Мира вернулась домой, так и не решившись поговорить с Давидом об отъезде, и сразу же села писать дочери. Да, она понимает — нелегко дочке работать с ребенком на руках. Но пусть Сима как-нибудь устроится — мать приехать к ней не может. Пусть дочка вспомнит свое детство. В поселке не было детского сада. А ведь матери как-то справлялись.
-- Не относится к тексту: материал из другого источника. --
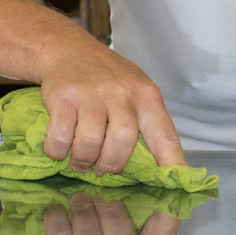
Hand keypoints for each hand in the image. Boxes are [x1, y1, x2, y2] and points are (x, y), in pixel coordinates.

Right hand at [38, 42, 185, 172]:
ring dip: (83, 161)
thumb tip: (158, 169)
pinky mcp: (64, 96)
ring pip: (90, 144)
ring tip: (80, 161)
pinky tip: (60, 148)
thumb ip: (145, 123)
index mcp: (147, 96)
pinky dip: (58, 151)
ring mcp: (92, 93)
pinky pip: (60, 137)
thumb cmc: (108, 79)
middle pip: (122, 142)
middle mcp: (123, 93)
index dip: (171, 164)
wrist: (70, 49)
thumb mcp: (136, 92)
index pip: (165, 136)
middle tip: (102, 169)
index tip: (177, 184)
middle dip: (111, 165)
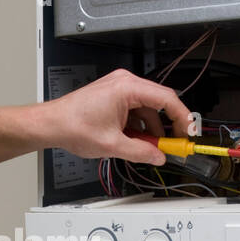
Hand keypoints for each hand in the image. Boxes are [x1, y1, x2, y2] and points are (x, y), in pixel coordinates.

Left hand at [39, 69, 193, 165]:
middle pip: (159, 103)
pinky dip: (138, 127)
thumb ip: (140, 152)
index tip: (188, 133)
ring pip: (147, 110)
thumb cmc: (72, 125)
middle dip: (166, 127)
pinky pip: (135, 111)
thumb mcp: (112, 145)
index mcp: (127, 88)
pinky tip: (135, 142)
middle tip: (173, 145)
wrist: (51, 124)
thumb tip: (158, 156)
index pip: (167, 99)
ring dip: (150, 130)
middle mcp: (124, 83)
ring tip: (148, 149)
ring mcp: (119, 89)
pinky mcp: (114, 97)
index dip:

Они собирали всех детей в один дом и дежурили по очереди, присматривая за ребятами.
«Да, так-то, доченька, — писала она Симе, — так ты росла и вот выросла же, да такой, что, как говорится, дай бог, чтоб твой ребенок вырос не хуже».
Но Мира не успела закончить письмо, ей принесли телеграмму: «Вовка захворал, приезжай».
Взволнованная, вне себя от тревоги, несколько раз подряд прочитала она эти тревожные слова.
«А вдруг дочка обманывает меня, чтобы я скорее собралась в дорогу?» — подумала было Мира, но тут же отбросила эту мысль; она вспомнила, что Симелэ, даже когда была маленькой, никогда ей не лгала, а теперь и подавно не стала бы: ведь она понимает, как такая телеграмма взволнует и огорчит мать. И Мира решила не колебаться больше и тут же выехать. Она быстро оделась и побежала в правление.
— Стряслось что-нибудь? — спросил Давид, вглядываясь в ее бледное, расстроенное лицо.
Мира положила телеграмму на стол и волнуясь сказала:
— От дочки. Раз уж она вызывает меня по телеграфу — значит, ребенок по-настоящему болен. Кто знает, кто знает, как там сейчас.
Давид ответил не сразу. Он долго вертел в руках телеграмму, как будто рассматривал ее со всех сторон. Наконец сказал нерешительно:
— Надо бы дать встречную телеграмму и узнать поподробней, что там происходит… Может, все не так уже страшно… Ведь путь-то не близкий, поди доберись… А может, ребенок уже и выздоравливает.
Но Мира не поддалась ни на какие уговоры.
— Я не маленькая, сама все понимаю. Ни на час не могу и не хочу здесь задерживаться, — решительно заявила она.
— Жаль, жаль, — огорчился Давид. — Мы ведь еще сегодня говорили о твоем юбилее, об осеннем севе, а тут на тебе… Жаль, очень жаль.
— Пришла беда — отворяй ворота, — как бы оправдывалась Мира перед Давидом, — и чаще всего в самую неподходящую пору.
— Да ты, Мира, не волнуйся. Я уверен — все обойдется, — утешал ее Давид.
«Будь что будет, еду, и сейчас же. Ну, а там, если все благополучно, сразу же вернусь», — окончательно решила Мира.